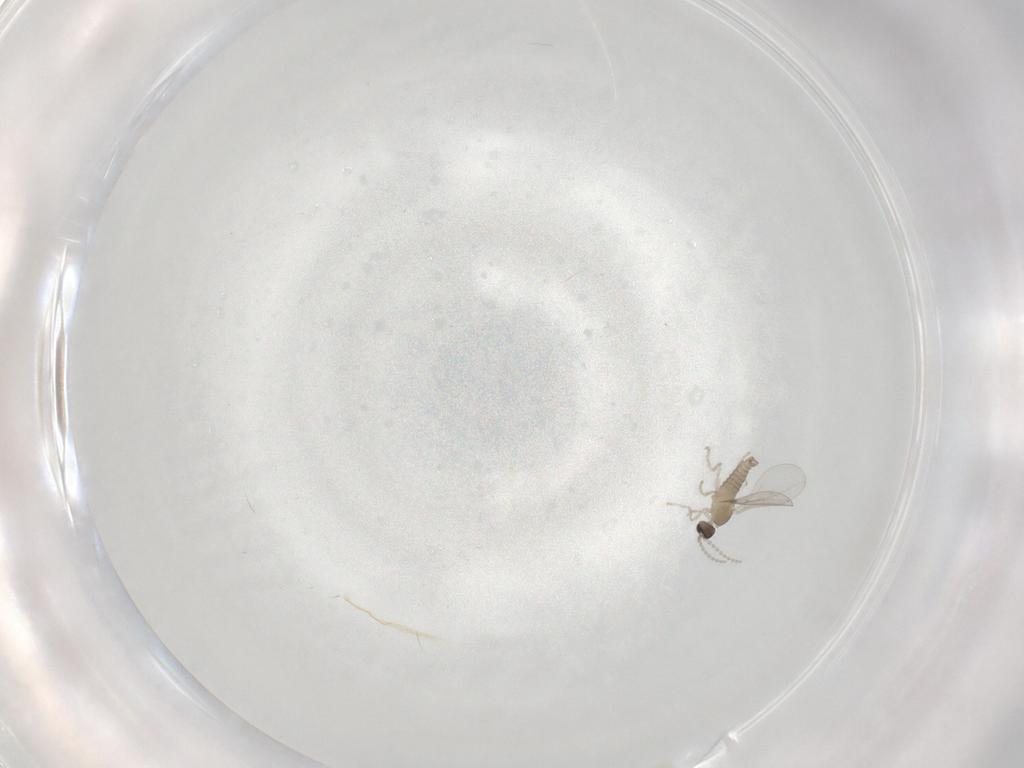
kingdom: Animalia
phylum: Arthropoda
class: Insecta
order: Diptera
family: Cecidomyiidae
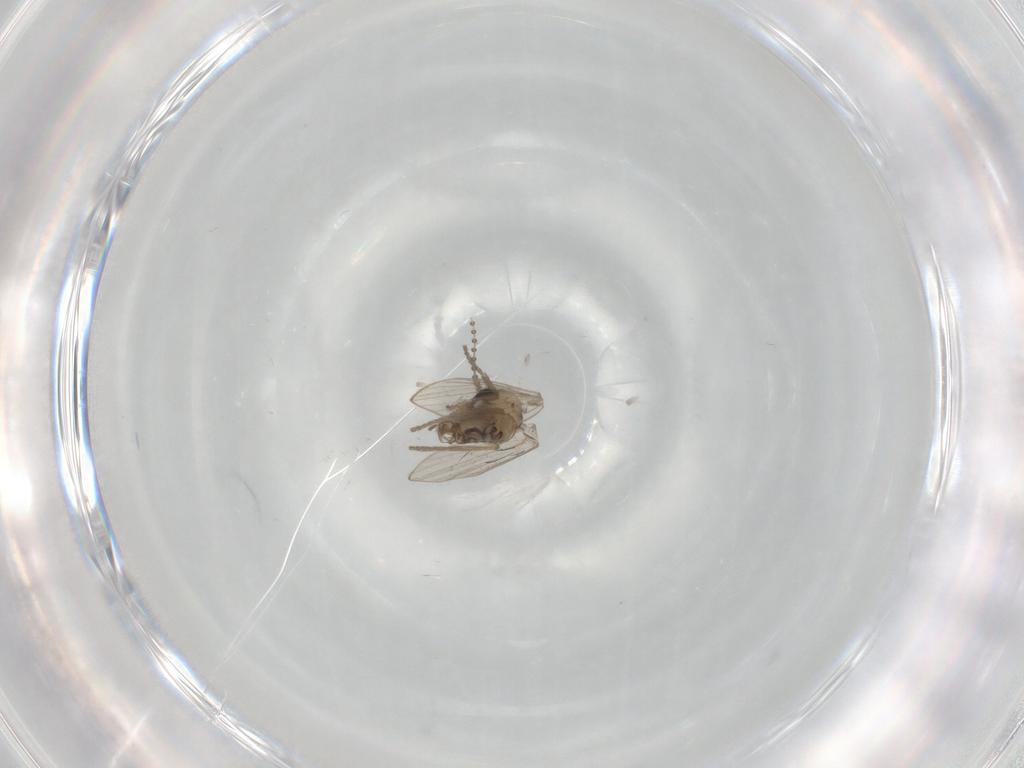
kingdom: Animalia
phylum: Arthropoda
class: Insecta
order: Diptera
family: Psychodidae
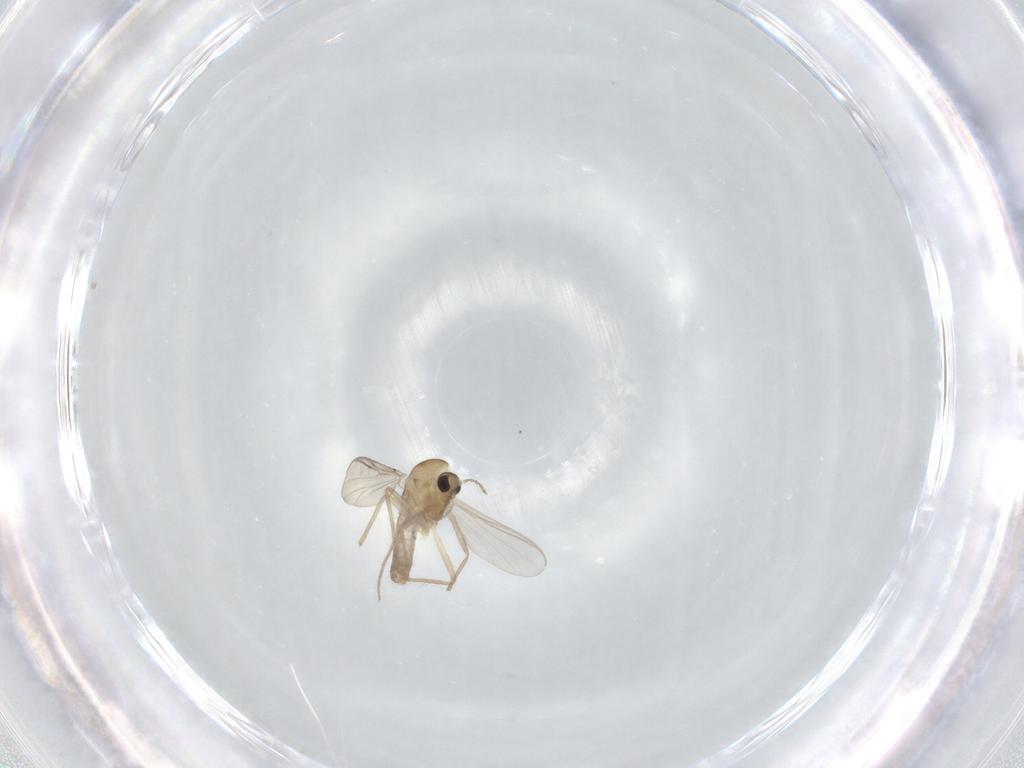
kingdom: Animalia
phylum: Arthropoda
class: Insecta
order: Diptera
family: Chironomidae
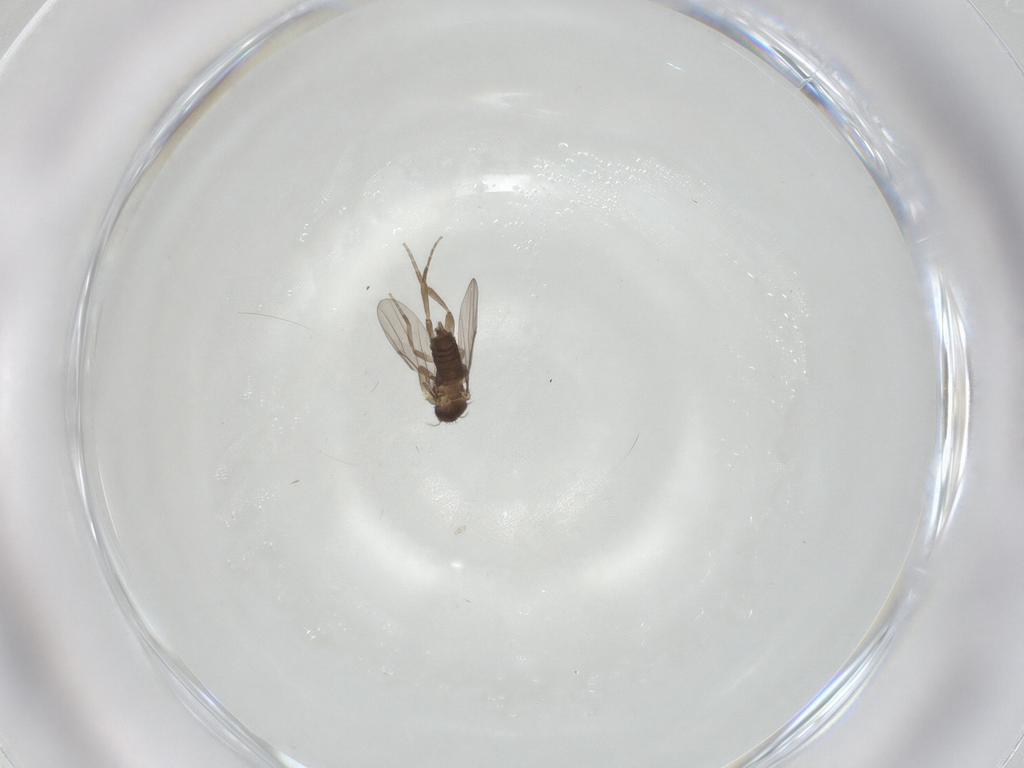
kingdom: Animalia
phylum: Arthropoda
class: Insecta
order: Diptera
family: Phoridae
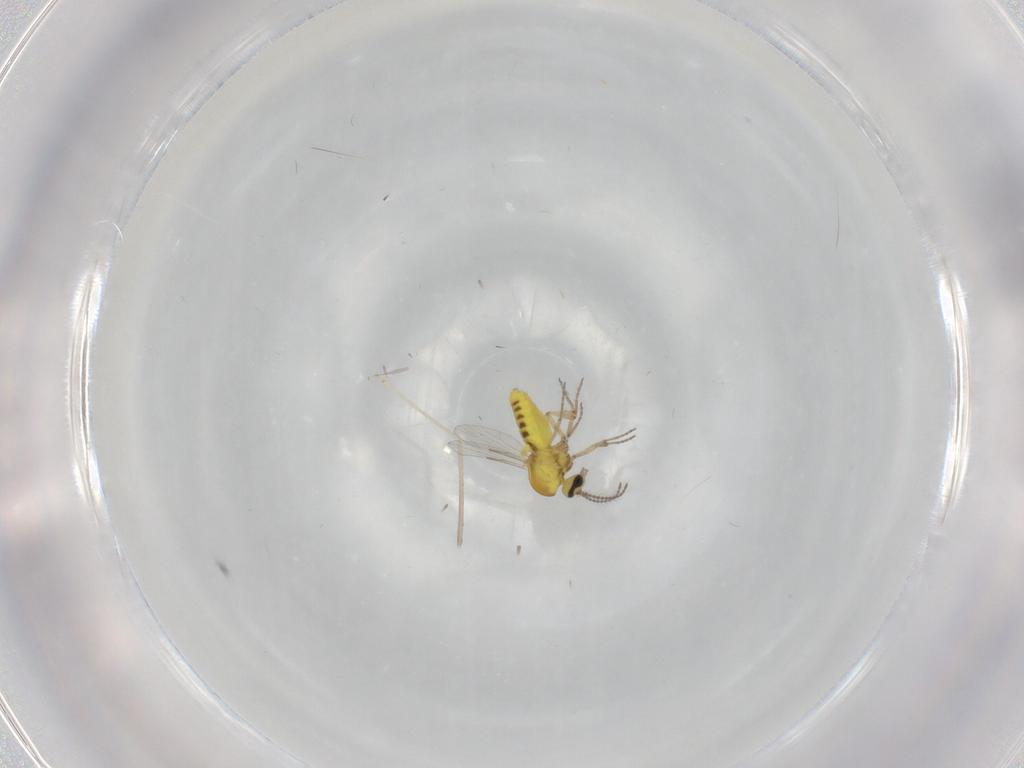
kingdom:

----------

:: What the exercise asks ::
Write out the lines of all the entries above again, substituting "Class" for "class" wherever it appears and leaving everything else unchanged. Omit the pictures.

:: Solution for this problem ::
kingdom: Animalia
phylum: Arthropoda
Class: Insecta
order: Diptera
family: Cecidomyiidae
kingdom: Animalia
phylum: Arthropoda
Class: Insecta
order: Diptera
family: Psychodidae
kingdom: Animalia
phylum: Arthropoda
Class: Insecta
order: Diptera
family: Chironomidae
kingdom: Animalia
phylum: Arthropoda
Class: Insecta
order: Diptera
family: Phoridae
kingdom:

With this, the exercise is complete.